Yeh (1998) describes a collection of data sets from different sources that can be used for modeling the compressive strength of concrete formulations as a functions of their ingredients and age.
These data consist of information on 4331 jobs in a high performance computing environment. Seven attributes were recorded for each job along with a discrete class describing the execution time.
Hill, LaPan, Li and Haney (2007) develop models to predict which cells in a high content screen were well segmented. The data consists of 119 imaging measurements on 2019. The original analysis used 1009 for training and 1010 as a test set (see the column called Case).

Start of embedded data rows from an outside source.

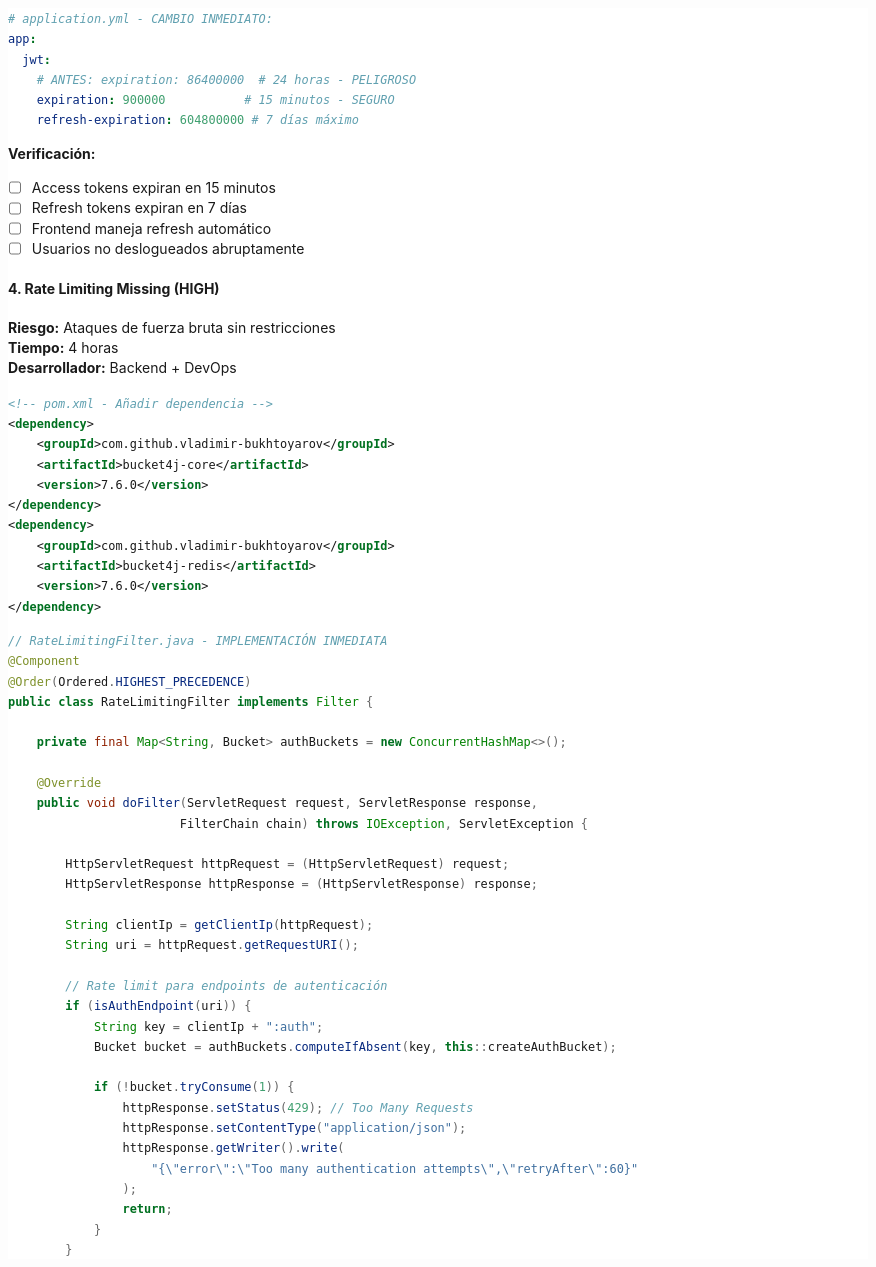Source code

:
 ```yaml
# application.yml - CAMBIO INMEDIATO:
app:
  jwt:
    # ANTES: expiration: 86400000  # 24 horas - PELIGROSO
    expiration: 900000           # 15 minutos - SEGURO
    refresh-expiration: 604800000 # 7 días máximo
```

**Verificación:**
- [ ] Access tokens expiran en 15 minutos
- [ ] Refresh tokens expiran en 7 días
- [ ] Frontend maneja refresh automático
- [ ] Usuarios no deslogueados abruptamente

#### 4. Rate Limiting Missing (HIGH)
**Riesgo:** Ataques de fuerza bruta sin restricciones  
**Tiempo:** 4 horas  
**Desarrollador:** Backend + DevOps

```xml
<!-- pom.xml - Añadir dependencia -->
<dependency>
    <groupId>com.github.vladimir-bukhtoyarov</groupId>
    <artifactId>bucket4j-core</artifactId>
    <version>7.6.0</version>
</dependency>
<dependency>
    <groupId>com.github.vladimir-bukhtoyarov</groupId>
    <artifactId>bucket4j-redis</artifactId>
    <version>7.6.0</version>
</dependency>
```

```java
// RateLimitingFilter.java - IMPLEMENTACIÓN INMEDIATA
@Component
@Order(Ordered.HIGHEST_PRECEDENCE)
public class RateLimitingFilter implements Filter {
    
    private final Map<String, Bucket> authBuckets = new ConcurrentHashMap<>();
    
    @Override
    public void doFilter(ServletRequest request, ServletResponse response, 
                        FilterChain chain) throws IOException, ServletException {
        
        HttpServletRequest httpRequest = (HttpServletRequest) request;
        HttpServletResponse httpResponse = (HttpServletResponse) response;
        
        String clientIp = getClientIp(httpRequest);
        String uri = httpRequest.getRequestURI();
        
        // Rate limit para endpoints de autenticación
        if (isAuthEndpoint(uri)) {
            String key = clientIp + ":auth";
            Bucket bucket = authBuckets.computeIfAbsent(key, this::createAuthBucket);
            
            if (!bucket.tryConsume(1)) {
                httpResponse.setStatus(429); // Too Many Requests
                httpResponse.setContentType("application/json");
                httpResponse.getWriter().write(
                    "{\"error\":\"Too many authentication attempts\",\"retryAfter\":60}"
                );
                return;
            }
        }
```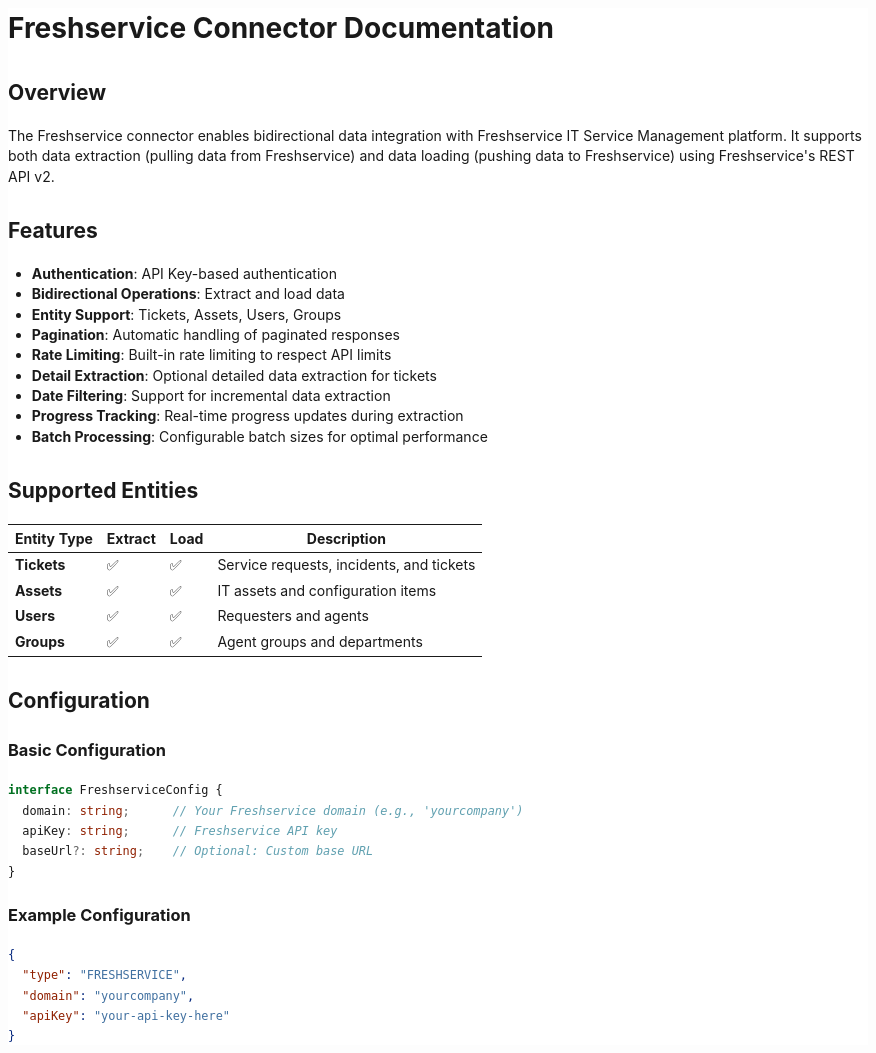 # Freshservice Connector Documentation

## Overview

The Freshservice connector enables bidirectional data integration with Freshservice IT Service Management platform. It supports both data extraction (pulling data from Freshservice) and data loading (pushing data to Freshservice) using Freshservice's REST API v2.

## Features

- **Authentication**: API Key-based authentication
- **Bidirectional Operations**: Extract and load data
- **Entity Support**: Tickets, Assets, Users, Groups
- **Pagination**: Automatic handling of paginated responses
- **Rate Limiting**: Built-in rate limiting to respect API limits
- **Detail Extraction**: Optional detailed data extraction for tickets
- **Date Filtering**: Support for incremental data extraction
- **Progress Tracking**: Real-time progress updates during extraction
- **Batch Processing**: Configurable batch sizes for optimal performance

## Supported Entities

| Entity Type | Extract | Load | Description |
|-------------|---------|------|-------------|
| **Tickets** | ✅ | ✅ | Service requests, incidents, and tickets |
| **Assets** | ✅ | ✅ | IT assets and configuration items |
| **Users** | ✅ | ✅ | Requesters and agents |
| **Groups** | ✅ | ✅ | Agent groups and departments |

## Configuration

### Basic Configuration

```typescript
interface FreshserviceConfig {
  domain: string;      // Your Freshservice domain (e.g., 'yourcompany')
  apiKey: string;      // Freshservice API key
  baseUrl?: string;    // Optional: Custom base URL
}
```

### Example Configuration

```json
{
  "type": "FRESHSERVICE",
  "domain": "yourcompany",
  "apiKey": "your-api-key-here"
}
```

This data set was used to develop a model for predicting compounds' probability of causing hepatic injury (i.e. liver damage). This data set consisted of 281 unique compounds; 376 predictors were measured or computed for each. The response was categorical (either "None", "Mild" or "Severe" ),and was highly unbalanced.
This pharmaceutical data set was used to develop a model for predicting compounds' permeability. In short, permeability is the measure of a molecule's ability to cross a membrane. The body, for example, has notable membranes between the body and brain, known as the blood-brain barrier, and between the gut and body in the intestines. These membranes help the body guard critical regions from receiving undesirable or detrimental substances. For an orally taken drug to be effective in the brain, it first must pass through the intestinal wall and then must pass through the blood-brain barrier in order to be present for the desired neurological target. Therefore, a compound's ability to permeate relevant biological membranes is critically important to understand early in the drug discovery process. Compounds that appear to be effective for a particular disease in research screening experiments, but appear to be poorly permeable may need to be altered in order improve permeability, and thus the compound's ability to reach the desired target. Identifying permeability problems can help guide chemists towards better molecules.

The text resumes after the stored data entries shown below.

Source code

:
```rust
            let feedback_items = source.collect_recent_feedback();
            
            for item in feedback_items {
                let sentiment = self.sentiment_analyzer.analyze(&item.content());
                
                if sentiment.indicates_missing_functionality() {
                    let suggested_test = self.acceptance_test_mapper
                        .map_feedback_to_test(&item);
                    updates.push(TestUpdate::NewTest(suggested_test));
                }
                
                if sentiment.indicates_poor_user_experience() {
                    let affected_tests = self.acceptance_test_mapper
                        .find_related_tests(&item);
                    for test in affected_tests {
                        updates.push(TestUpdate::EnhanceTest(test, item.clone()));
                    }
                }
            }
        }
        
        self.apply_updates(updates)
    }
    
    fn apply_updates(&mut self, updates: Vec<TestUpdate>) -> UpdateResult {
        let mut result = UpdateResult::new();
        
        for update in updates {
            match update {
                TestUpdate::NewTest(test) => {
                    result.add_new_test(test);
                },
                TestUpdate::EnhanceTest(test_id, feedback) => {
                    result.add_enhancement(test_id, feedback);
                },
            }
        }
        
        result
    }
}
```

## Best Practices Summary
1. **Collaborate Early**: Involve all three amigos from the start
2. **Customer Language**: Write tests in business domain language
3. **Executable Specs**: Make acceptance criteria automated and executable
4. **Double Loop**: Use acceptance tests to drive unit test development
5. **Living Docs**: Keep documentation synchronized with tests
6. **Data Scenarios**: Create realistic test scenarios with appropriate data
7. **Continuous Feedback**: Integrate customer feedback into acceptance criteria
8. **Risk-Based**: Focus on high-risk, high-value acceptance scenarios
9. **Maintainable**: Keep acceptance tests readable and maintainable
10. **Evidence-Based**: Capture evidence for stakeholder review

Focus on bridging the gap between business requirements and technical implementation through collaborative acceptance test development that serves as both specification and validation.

Tetko et al. (2001) and Huuskonen (2000) investigated a set of compounds with corresponding experimental solubility values using complex sets of descriptors. They used linear regression and neural network models to estimate the relationship between chemical structure and solubility. For our analyses, we will use 1267 compounds and a set of more understandable descriptors that fall into one of three groups: 208 binary "fingerprints" that indicate the presence or absence of a particular chemical sub-structure, 16 count descriptors (such as the number of bonds or the number of Bromine atoms) and 4 continuous descriptors (such as molecular weight or surface area).

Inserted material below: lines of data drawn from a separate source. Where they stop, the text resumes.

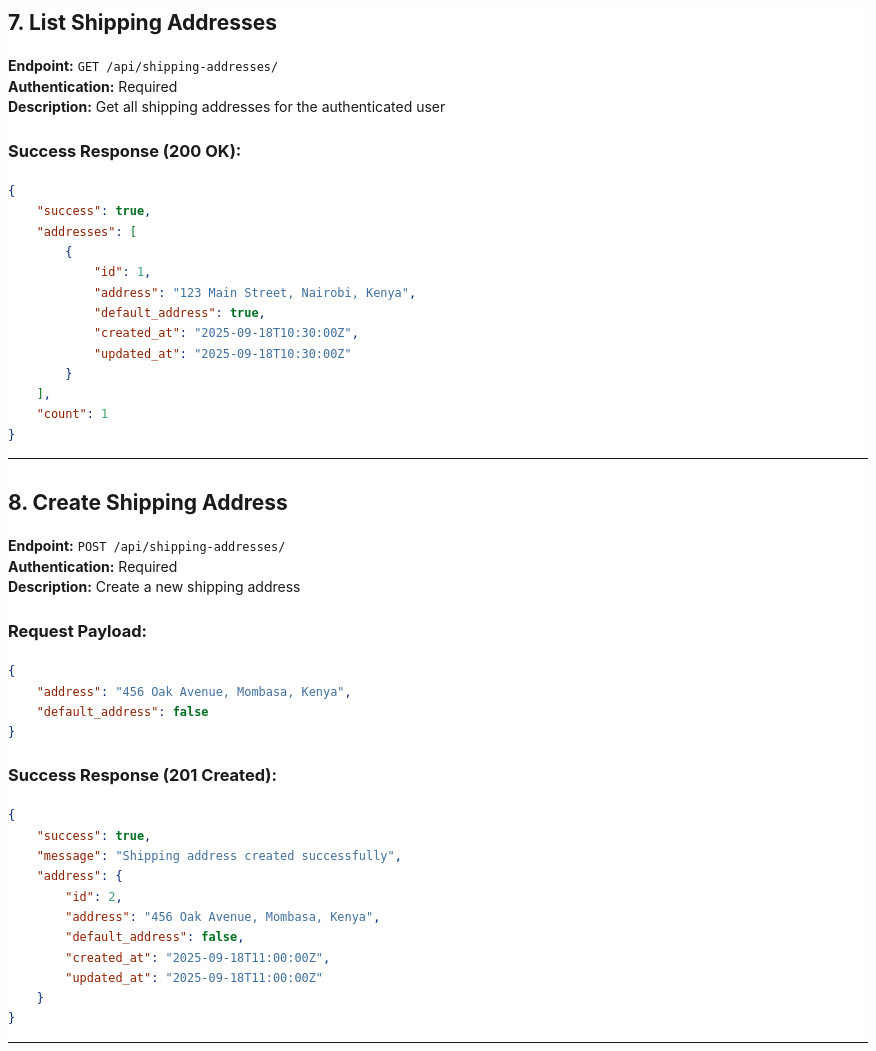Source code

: ## 7. List Shipping Addresses
**Endpoint:** `GET /api/shipping-addresses/`  
**Authentication:** Required  
**Description:** Get all shipping addresses for the authenticated user

### Success Response (200 OK):
```json
{
    "success": true,
    "addresses": [
        {
            "id": 1,
            "address": "123 Main Street, Nairobi, Kenya",
            "default_address": true,
            "created_at": "2025-09-18T10:30:00Z",
            "updated_at": "2025-09-18T10:30:00Z"
        }
    ],
    "count": 1
}
```

---

## 8. Create Shipping Address
**Endpoint:** `POST /api/shipping-addresses/`  
**Authentication:** Required  
**Description:** Create a new shipping address

### Request Payload:
```json
{
    "address": "456 Oak Avenue, Mombasa, Kenya",
    "default_address": false
}
```

### Success Response (201 Created):
```json
{
    "success": true,
    "message": "Shipping address created successfully",
    "address": {
        "id": 2,
        "address": "456 Oak Avenue, Mombasa, Kenya",
        "default_address": false,
        "created_at": "2025-09-18T11:00:00Z",
        "updated_at": "2025-09-18T11:00:00Z"
    }
}
```

---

Washington University conducted a clinical study to determine if biological measurements made from cerebrospinal fluid (CSF) can be used to diagnose or predict Alzheimer's disease (Craig-Schapiro et al. 2011). These data are a modified version of the values used for the publication.
The Abalone data consist of data from 4177 abalones. The data consist of measurements of the type (male, female and infant), the longest shell measurement, the diameter, height and several weights (whole, shucked, viscera and shell). The outcome is the number of rings. The age of the abalone is the number of rings plus 1.5.
The http://fueleconomy.gov website, run by the U.S. Department of Energy's Office of Energy Efficiency and Renewable Energy and the U.S. Environmental Protection Agency, lists different estimates of fuel economy for passenger cars and trucks. For each vehicle, various characteristics are recorded such as the engine displacement or number of cylinders. Along with these values, laboratory measurements are made for the city and highway miles per gallon (MPG) of the car.